A Mechanic’s lien can be filed by any construction professional who has not been paid for their work or material which includes labor, supplies, or materials for construction work, repair, building, remodeling, more. Eligible people can be:

• Builders

• Contractors

• Sub-Contractors

• Suppliers

• Architects

• Engineers

• Painters

• Carpenters

• Flooring Installers

• Masons

• Plumbers

• Electricians

Moreover, Texas law also allows construction liens to be filed for custom materials specific to a project that was not delivered to the property but cannot be used anywhere else, including tinted paint, specially sized windows, doors, etc.

3. Which is the important information needed to file a valid lien?


A number of items and information are needed in order to file a valid lien. Failing to provide any of the information can make your lien invalid. Some of the important information required is mentioned below:

• The property owner’s name and address
• The general contractor’s name and address
• The project address and legal description of the property
• A brief description of the work that was done or materials supplied
• The month when the work was provided or when the materials were supplied
• The amount owed

4. What is the process to file a lien?


For commercial projects, subcontractors and sub-subcontractors, prior to a lien filing, preliminary notices must be sent to property owners and the general contractors. This gives them an opportunity to resolve their claims prior to filing a lien affidavit.

For residential projects, the first notice that is sent is the formal intent to file a lien, sent to general contractor and owner. This is sent on the 15th day of the second month after the first work was done or materials were supplied that you owned money for. These notices are to be sent certified with the specific statutory language.

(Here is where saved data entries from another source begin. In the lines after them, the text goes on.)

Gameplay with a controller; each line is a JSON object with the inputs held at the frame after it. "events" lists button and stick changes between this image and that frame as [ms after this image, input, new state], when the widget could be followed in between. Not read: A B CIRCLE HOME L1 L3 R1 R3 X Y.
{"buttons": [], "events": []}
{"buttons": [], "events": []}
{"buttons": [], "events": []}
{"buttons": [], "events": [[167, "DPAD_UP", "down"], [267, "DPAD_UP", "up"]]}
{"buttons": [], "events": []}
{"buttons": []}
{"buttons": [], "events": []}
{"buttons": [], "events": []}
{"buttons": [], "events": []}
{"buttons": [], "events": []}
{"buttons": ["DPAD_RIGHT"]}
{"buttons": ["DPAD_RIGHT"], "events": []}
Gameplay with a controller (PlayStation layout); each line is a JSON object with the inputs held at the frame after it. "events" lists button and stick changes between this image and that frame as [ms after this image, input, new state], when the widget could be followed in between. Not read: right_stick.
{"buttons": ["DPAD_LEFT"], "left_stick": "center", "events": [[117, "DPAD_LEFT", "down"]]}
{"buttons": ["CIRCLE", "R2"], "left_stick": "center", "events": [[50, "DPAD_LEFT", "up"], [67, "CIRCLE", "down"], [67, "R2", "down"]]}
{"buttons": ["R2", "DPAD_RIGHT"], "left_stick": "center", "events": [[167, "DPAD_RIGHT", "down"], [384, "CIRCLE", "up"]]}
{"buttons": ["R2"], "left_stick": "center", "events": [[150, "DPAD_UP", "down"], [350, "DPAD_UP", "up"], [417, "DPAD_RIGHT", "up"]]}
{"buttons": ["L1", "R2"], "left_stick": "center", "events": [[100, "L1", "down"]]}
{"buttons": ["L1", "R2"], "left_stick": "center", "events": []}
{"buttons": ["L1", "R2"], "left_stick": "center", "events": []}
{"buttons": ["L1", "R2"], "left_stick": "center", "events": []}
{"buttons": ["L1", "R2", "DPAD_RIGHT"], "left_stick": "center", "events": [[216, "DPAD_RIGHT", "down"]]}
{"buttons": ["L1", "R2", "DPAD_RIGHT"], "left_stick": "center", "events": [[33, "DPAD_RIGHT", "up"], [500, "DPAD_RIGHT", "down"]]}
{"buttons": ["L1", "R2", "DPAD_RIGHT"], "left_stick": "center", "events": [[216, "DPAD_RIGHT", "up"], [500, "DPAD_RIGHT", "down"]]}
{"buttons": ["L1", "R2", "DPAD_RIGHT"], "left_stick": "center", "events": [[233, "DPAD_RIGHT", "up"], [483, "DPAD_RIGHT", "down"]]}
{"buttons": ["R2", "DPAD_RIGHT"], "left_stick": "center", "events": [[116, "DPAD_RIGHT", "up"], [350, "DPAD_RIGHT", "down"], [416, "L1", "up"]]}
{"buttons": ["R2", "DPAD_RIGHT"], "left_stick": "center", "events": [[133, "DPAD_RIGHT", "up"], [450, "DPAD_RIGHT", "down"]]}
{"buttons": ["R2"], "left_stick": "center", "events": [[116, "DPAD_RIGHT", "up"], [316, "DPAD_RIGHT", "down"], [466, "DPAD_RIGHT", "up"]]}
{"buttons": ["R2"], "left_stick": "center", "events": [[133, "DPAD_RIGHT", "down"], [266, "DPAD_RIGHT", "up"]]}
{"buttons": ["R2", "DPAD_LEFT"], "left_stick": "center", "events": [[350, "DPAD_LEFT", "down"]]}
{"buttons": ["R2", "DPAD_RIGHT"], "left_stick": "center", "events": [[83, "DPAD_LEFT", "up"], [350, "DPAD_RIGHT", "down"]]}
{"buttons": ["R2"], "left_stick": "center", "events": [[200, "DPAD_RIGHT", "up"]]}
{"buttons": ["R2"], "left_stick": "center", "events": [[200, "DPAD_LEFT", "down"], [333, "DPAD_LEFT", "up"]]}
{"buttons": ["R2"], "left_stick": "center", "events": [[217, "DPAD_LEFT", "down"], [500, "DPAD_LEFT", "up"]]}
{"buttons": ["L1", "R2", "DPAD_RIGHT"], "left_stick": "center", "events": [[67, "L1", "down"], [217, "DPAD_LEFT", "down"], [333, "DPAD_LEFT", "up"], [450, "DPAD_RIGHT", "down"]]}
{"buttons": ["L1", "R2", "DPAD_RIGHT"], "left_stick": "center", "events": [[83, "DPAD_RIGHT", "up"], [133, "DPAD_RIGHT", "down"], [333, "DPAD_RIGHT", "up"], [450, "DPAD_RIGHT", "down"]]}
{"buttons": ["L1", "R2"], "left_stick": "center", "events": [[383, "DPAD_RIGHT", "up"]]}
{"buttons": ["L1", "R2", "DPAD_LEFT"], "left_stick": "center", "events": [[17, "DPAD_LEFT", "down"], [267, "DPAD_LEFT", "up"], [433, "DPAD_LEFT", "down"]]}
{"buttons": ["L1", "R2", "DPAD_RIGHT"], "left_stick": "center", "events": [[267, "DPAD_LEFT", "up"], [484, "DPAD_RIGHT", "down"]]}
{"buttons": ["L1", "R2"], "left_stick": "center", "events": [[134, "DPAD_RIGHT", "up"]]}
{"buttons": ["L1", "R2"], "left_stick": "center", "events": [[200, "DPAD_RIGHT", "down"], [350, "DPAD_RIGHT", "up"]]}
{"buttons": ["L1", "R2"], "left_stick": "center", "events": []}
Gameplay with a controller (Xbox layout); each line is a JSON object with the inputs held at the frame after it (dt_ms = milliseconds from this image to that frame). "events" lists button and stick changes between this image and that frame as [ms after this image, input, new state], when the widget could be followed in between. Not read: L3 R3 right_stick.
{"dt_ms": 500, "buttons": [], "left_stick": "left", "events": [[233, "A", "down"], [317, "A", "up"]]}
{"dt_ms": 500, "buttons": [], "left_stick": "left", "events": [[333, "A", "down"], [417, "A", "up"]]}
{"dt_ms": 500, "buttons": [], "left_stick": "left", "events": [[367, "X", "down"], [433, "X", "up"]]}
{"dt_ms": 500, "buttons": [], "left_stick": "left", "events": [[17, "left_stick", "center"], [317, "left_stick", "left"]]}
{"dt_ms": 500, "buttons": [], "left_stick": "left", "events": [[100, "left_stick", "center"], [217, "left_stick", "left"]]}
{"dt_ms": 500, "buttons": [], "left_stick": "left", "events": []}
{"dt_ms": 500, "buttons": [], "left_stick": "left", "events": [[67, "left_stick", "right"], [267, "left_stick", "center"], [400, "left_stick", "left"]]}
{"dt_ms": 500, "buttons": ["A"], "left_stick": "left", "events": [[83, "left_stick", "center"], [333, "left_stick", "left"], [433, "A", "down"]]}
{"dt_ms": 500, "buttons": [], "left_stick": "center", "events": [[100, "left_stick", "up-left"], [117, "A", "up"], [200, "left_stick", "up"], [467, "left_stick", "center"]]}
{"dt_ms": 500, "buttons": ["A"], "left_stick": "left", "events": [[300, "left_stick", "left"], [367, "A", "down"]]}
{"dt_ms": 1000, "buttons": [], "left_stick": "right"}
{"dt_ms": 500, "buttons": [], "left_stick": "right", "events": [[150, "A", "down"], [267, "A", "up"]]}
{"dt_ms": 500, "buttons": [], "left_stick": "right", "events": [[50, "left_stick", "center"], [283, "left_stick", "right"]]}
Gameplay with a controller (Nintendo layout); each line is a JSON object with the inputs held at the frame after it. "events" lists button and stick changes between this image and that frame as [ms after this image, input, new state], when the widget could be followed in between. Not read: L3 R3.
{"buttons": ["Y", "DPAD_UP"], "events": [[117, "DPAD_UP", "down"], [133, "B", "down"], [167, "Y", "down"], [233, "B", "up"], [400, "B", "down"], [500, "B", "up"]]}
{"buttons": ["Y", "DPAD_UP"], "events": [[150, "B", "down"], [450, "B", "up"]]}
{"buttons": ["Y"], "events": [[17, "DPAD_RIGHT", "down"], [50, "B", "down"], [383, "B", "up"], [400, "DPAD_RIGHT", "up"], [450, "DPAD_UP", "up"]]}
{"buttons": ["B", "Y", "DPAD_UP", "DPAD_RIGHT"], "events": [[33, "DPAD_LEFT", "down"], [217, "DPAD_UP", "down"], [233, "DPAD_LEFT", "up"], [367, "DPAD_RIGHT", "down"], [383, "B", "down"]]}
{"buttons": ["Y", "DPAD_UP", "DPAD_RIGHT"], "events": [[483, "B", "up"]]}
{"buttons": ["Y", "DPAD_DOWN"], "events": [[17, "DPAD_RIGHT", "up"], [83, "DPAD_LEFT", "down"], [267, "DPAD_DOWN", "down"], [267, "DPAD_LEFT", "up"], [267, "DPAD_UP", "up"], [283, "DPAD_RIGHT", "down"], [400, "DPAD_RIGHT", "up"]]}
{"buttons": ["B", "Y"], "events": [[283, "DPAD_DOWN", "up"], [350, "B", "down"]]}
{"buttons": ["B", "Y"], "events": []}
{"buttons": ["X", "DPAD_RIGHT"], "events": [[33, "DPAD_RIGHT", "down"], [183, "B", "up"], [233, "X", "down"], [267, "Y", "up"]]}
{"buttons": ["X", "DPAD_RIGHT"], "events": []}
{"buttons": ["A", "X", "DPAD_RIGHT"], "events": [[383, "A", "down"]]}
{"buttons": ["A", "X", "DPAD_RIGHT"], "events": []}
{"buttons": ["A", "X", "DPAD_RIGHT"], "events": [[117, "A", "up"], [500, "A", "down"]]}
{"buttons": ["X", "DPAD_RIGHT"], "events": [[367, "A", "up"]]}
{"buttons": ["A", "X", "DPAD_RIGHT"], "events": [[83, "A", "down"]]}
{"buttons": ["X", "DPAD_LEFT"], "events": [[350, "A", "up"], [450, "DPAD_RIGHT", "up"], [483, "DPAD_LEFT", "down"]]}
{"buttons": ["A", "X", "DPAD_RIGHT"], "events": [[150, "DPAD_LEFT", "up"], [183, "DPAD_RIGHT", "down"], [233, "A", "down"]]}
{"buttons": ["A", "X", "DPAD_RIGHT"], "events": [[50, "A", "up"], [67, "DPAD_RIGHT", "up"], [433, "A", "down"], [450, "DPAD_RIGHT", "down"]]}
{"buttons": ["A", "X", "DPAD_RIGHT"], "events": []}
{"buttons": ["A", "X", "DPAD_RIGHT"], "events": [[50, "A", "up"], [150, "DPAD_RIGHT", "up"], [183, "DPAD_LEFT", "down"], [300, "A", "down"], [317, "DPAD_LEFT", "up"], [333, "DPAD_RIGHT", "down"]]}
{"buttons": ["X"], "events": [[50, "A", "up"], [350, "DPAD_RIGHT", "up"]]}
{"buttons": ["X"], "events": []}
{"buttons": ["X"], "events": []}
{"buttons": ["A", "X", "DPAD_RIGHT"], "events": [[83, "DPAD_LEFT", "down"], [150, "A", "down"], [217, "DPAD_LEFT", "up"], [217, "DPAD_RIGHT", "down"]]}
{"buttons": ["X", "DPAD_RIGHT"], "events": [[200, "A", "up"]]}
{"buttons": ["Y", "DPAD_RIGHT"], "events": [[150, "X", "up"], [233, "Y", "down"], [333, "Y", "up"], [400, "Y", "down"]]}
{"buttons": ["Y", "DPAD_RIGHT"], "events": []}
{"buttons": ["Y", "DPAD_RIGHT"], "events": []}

For a residential project, a notice has to be sent to the general contractor stating the pending dues for the work done, letting them know that they owed money for the project. This notice must be sent by the 15th day of the third or second month after the unpaid work was done or materials were supplied. The next letter is formal intent to lien which is sent to both general contractor and property owner. The notice needs to be sent on the 15th day of the third month after unpaid work was performed or materials supplied.

A lien filed without sending notices is invalid.

The next step if to file an Affidavit of Mechanic Lien, for your delayed payments. The affidavit is an official document claiming the lien and must be filed in the real property records of the Country Clerk's office in the county where the project is located. Importantly, the timelines to file a lien have different start dates than the notice letters. Also, as the claimant, once you have filed an M&M lien, you also need to file a court of action to enforce the lien within one year for residential liens and two years for non-residential liens.

5. How to know your deadlines in order to remain within guidelines to file a valid lien?

Missing out one deadline even by a day in Texas would result in an invalid lien. Since all the deadlines & recipients vary depending on the project. You need to be very much sure that the deadlines are met on time so the lien is valid.

This article is intended as a general educational overview of the subject matter and is not intended to be a comprehensive survey of recent jurisprudence, nor a substitute for legal advice for a specific legal matter.